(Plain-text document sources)
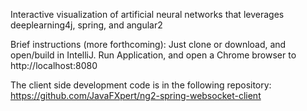 Interactive visualization of artificial neural networks that leverages deeplearning4j, spring, and angular2

Brief instructions (more forthcoming):
Just clone or download, and open/build in IntelliJ.  Run Application, and open a Chrome browser to http://localhost:8080

The client side development code is in the following repository:
https://github.com/JavaFXpert/ng2-spring-websocket-client
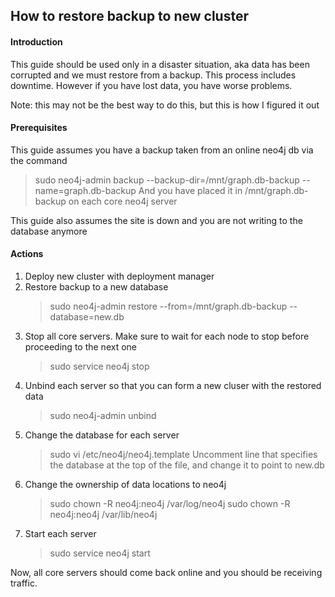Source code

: ## How to restore backup to new cluster

#### Introduction

This guide should be used only in a disaster situation, aka data has been corrupted and we must restore from a backup. This process includes downtime. However if you have lost data, you have worse problems.

Note: this may not be the best way to do this, but this is how I figured it out

#### Prerequisites

This guide assumes you have a backup taken from an online neo4j db via the command

> sudo neo4j-admin backup --backup-dir=/mnt/graph.db-backup --name=graph.db-backup
> And you have placed it in /mnt/graph.db-backup on each core neo4j server

This guide also assumes the site is down and you are not writing to the database anymore

#### Actions

1.  Deploy new cluster with deployment manager
2.  Restore backup to a new database
    > sudo neo4j-admin restore --from=/mnt/graph.db-backup --database=new.db
3.  Stop all core servers. Make sure to wait for each node to stop before proceeding to the next one
    > sudo service neo4j stop
4.  Unbind each server so that you can form a new cluser with the restored data
    > sudo neo4j-admin unbind
5.  Change the database for each server
    > sudo vi /etc/neo4j/neo4j.template
    > Uncomment line that specifies the database at the top of the file, and change it to point to new.db
6.  Change the ownership of data locations to neo4j
    > sudo chown -R neo4j:neo4j /var/log/neo4j
    > sudo chown -R neo4j:neo4j /var/lib/neo4j
7.  Start each server
    > sudo service neo4j start

Now, all core servers should come back online and you should be receiving traffic.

> JOB
Each record has to be set down verbatim, and the pictures must not appear in the copy.

> EXERCISE ANSWER
 Interactive visualization of artificial neural networks that leverages deeplearning4j, spring, and angular2

Brief instructions (more forthcoming):
Just clone or download, and open/build in IntelliJ.  Run Application, and open a Chrome browser to http://localhost:8080

The client side development code is in the following repository:
https://github.com/JavaFXpert/ng2-spring-websocket-client
Source code

: ## How to restore backup to new cluster

#### Introduction

This guide should be used only in a disaster situation, aka data has been corrupted and we must restore from a backup. This process includes downtime. However if you have lost data, you have worse problems.

Note: this may not be the best way to do this, but this is how I figured it out

#### Prerequisites

This guide assumes you have a backup taken from an online neo4j db via the command

> sudo neo4j-admin backup --backup-dir=/mnt/graph.db-backup --name=graph.db-backup
> And you have placed it in /mnt/graph.db-backup on each core neo4j server

This guide also assumes the site is down and you are not writing to the database anymore

#### Actions

1.  Deploy new cluster with deployment manager
2.  Restore backup to a new database
    > sudo neo4j-admin restore --from=/mnt/graph.db-backup --database=new.db
3.  Stop all core servers. Make sure to wait for each node to stop before proceeding to the next one
    > sudo service neo4j stop
4.  Unbind each server so that you can form a new cluser with the restored data
    > sudo neo4j-admin unbind
5.  Change the database for each server
    > sudo vi /etc/neo4j/neo4j.template
    > Uncomment line that specifies the database at the top of the file, and change it to point to new.db
6.  Change the ownership of data locations to neo4j
    > sudo chown -R neo4j:neo4j /var/log/neo4j
    > sudo chown -R neo4j:neo4j /var/lib/neo4j
7.  Start each server
    > sudo service neo4j start

Now, all core servers should come back online and you should be receiving traffic.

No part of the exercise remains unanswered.